## Angezeigter Text:
= = = =

Was zur Hölle dieser Film soll, werden sich viele nach der Sichtung fragen, und es erfordert ein wenig Hintergrundwissen, um „Tusk“ angemessen verarbeiten zu können. Autorenfilmer Kevin Smith, bekannt für seine freche New Jersey Reihe, kehrte nach den künstlerisch unbefriedigenden Mainstream-Produktionen „Zack and Miri Make a Porno“ und „Cop Out“ zum kleinen Independentfilm zurück. Der selbstvermarktete „Red State“ – überraschenderweise ein Horrorfilm – blieb jedoch hinter den Erwartungen zurück. So kehrte Smith dem Filmgeschäft vorerst den Rücken und widmete sich verstärkt Aktivitäten wie dem Podcasting, wobei binnen kürzester Zeit die Geschichte zu „Tusk“ entstand.
Eine Folge von Smiths ‚SModcast‘ behandelte das reale Online-Gesuch eines alten, weitgereisten Herrn. Der Mann suchte einen Untermieter, unter der Bedingung, dass dieser sich jeden Tag für zwei Stunden ein Walrosskostüm anzieht und auch wie ein Walross verhält. Als Grund nannte der Mann die Erinnerung an seinen besten Freund auf einer einsamen Insel. Smith und sein Co-Moderator Scott Mosier malten sich unter Lachanfällen die Situation aus und spannen sie weiter – fertig war die nächste Filmidee, die ‚kuscheligere Version von „The Human Centipede“‘. Mit dem Hashtag #WalrusYes holte Smith sich die Bestätigung der Fangemeinde und landete schließlich viel schneller als gedacht wieder am Set.

= = = =

## Bereitgestellte Angaben:
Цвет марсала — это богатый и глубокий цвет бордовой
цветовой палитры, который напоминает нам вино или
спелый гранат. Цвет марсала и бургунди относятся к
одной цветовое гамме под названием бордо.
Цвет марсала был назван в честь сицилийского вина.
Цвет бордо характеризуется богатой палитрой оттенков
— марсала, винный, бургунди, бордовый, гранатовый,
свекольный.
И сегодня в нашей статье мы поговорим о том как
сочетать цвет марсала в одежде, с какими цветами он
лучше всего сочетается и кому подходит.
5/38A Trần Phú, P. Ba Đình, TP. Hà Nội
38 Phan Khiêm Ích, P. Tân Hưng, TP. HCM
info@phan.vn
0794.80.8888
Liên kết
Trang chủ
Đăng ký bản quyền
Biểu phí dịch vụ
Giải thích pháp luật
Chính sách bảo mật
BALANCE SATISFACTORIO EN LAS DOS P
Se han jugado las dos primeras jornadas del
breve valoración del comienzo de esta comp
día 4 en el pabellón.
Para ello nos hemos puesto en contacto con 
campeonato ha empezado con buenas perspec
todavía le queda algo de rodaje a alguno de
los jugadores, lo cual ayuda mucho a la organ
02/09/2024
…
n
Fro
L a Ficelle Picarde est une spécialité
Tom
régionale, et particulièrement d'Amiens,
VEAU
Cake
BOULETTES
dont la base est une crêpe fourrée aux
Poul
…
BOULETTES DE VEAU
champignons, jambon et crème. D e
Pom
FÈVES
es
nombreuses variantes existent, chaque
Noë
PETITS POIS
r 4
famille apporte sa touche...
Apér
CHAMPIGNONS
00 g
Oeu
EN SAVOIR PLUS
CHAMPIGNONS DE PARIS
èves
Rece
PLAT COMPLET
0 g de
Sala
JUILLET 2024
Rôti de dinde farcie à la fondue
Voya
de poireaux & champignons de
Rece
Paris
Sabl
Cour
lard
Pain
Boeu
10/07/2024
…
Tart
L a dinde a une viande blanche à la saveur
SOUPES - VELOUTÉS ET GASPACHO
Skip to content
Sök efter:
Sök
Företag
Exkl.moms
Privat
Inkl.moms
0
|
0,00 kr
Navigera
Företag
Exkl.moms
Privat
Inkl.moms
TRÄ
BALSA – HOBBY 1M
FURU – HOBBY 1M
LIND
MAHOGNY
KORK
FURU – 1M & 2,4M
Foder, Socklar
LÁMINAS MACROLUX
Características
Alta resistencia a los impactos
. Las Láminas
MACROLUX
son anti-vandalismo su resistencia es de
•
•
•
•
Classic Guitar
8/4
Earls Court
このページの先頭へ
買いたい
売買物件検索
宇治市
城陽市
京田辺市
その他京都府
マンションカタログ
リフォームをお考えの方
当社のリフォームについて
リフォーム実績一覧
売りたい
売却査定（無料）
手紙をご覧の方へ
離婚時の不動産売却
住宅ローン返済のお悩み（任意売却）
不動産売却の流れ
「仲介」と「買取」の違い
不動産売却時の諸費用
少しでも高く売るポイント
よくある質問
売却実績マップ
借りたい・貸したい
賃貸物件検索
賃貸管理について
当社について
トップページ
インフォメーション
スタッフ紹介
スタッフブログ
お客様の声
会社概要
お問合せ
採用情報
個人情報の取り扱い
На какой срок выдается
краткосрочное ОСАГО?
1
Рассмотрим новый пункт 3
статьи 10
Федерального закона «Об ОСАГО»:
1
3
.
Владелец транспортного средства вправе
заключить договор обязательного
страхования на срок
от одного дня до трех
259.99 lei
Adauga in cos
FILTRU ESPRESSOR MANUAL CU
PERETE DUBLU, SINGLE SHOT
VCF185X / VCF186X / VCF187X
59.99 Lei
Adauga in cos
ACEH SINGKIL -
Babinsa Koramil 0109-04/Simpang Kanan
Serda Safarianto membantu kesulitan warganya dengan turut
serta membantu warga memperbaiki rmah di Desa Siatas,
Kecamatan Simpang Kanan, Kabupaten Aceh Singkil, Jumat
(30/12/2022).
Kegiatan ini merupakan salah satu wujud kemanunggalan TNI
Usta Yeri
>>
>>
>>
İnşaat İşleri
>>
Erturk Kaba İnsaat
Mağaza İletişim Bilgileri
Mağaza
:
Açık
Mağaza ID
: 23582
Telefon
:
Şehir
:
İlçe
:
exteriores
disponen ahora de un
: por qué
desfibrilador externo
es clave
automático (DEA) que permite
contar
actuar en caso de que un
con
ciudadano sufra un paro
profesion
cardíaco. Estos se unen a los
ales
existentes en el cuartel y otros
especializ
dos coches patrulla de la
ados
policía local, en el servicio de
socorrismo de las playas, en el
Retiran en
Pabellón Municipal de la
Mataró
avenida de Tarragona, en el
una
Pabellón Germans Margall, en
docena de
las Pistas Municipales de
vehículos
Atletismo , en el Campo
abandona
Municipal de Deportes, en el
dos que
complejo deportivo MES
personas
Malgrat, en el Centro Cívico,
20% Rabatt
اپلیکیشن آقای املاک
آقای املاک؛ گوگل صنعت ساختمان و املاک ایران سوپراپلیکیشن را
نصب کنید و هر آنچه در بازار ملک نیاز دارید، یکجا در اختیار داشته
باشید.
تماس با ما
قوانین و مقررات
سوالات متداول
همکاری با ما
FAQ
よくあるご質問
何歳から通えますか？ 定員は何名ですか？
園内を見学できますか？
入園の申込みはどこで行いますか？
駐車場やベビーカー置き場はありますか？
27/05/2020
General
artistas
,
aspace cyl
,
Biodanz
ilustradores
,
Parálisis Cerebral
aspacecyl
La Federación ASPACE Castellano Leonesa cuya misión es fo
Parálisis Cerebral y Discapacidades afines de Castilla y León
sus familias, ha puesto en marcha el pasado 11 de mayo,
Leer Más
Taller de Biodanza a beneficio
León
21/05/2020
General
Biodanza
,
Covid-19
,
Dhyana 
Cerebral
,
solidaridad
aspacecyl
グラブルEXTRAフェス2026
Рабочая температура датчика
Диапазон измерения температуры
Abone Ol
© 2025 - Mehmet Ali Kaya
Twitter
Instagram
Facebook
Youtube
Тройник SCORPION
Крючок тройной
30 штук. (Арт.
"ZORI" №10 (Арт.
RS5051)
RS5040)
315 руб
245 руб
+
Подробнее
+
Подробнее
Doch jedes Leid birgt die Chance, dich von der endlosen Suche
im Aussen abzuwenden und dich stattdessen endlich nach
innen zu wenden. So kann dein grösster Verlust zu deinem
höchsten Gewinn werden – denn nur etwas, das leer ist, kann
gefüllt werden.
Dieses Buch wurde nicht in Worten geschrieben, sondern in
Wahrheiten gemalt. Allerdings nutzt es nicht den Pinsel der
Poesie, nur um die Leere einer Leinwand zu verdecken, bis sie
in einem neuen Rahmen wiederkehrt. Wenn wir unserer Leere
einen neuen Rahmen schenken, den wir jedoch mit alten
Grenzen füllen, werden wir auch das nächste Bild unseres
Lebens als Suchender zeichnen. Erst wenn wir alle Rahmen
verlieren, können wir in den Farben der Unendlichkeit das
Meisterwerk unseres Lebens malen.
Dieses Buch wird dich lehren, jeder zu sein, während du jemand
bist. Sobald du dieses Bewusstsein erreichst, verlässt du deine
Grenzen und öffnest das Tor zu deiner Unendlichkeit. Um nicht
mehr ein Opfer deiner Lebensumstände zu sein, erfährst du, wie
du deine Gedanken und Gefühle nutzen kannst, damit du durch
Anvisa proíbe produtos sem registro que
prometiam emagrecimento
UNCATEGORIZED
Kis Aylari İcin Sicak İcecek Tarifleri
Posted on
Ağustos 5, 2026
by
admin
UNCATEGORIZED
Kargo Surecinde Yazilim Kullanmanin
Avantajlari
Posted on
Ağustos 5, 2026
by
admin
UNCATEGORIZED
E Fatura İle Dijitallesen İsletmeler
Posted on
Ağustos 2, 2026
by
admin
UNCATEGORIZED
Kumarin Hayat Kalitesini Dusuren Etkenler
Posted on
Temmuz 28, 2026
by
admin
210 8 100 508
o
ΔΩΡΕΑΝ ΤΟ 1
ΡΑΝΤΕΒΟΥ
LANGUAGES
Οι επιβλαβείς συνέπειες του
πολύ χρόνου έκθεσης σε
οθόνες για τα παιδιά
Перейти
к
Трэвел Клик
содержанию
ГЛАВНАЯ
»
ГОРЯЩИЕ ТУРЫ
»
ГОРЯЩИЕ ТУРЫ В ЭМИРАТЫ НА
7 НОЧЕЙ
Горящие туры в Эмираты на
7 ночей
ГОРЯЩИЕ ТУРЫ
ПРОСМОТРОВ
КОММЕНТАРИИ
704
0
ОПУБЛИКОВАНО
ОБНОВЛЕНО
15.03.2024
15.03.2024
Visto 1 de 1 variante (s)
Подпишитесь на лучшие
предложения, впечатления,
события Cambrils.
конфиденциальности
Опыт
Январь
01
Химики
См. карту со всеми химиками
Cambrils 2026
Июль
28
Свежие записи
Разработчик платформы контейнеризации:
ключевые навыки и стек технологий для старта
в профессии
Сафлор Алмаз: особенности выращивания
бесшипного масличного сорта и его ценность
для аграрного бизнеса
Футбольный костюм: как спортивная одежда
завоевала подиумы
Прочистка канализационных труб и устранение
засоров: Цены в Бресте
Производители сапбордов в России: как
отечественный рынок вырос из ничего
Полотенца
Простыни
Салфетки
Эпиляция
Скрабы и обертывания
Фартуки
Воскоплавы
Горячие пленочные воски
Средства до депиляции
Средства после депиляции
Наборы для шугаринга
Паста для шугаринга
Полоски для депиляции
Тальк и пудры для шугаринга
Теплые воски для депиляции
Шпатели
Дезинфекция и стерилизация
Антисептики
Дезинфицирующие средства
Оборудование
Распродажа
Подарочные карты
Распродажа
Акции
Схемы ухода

= = = =

Gib aus dem Text über den Film „Tusk“ den Abschnitt wortgetreu zurück, der mit „Eine Folge von“ beginnt und bis einschließlich „wieder am Set.“ reicht.

## Deine Antwort:
Eine Folge von Smiths ‚SModcast‘ behandelte das reale Online-Gesuch eines alten, weitgereisten Herrn. Der Mann suchte einen Untermieter, unter der Bedingung, dass dieser sich jeden Tag für zwei Stunden ein Walrosskostüm anzieht und auch wie ein Walross verhält. Als Grund nannte der Mann die Erinnerung an seinen besten Freund auf einer einsamen Insel. Smith und sein Co-Moderator Scott Mosier malten sich unter Lachanfällen die Situation aus und spannen sie weiter – fertig war die nächste Filmidee, die ‚kuscheligere Version von „The Human Centipede“‘. Mit dem Hashtag #WalrusYes holte Smith sich die Bestätigung der Fangemeinde und landete schließlich viel schneller als gedacht wieder am Set.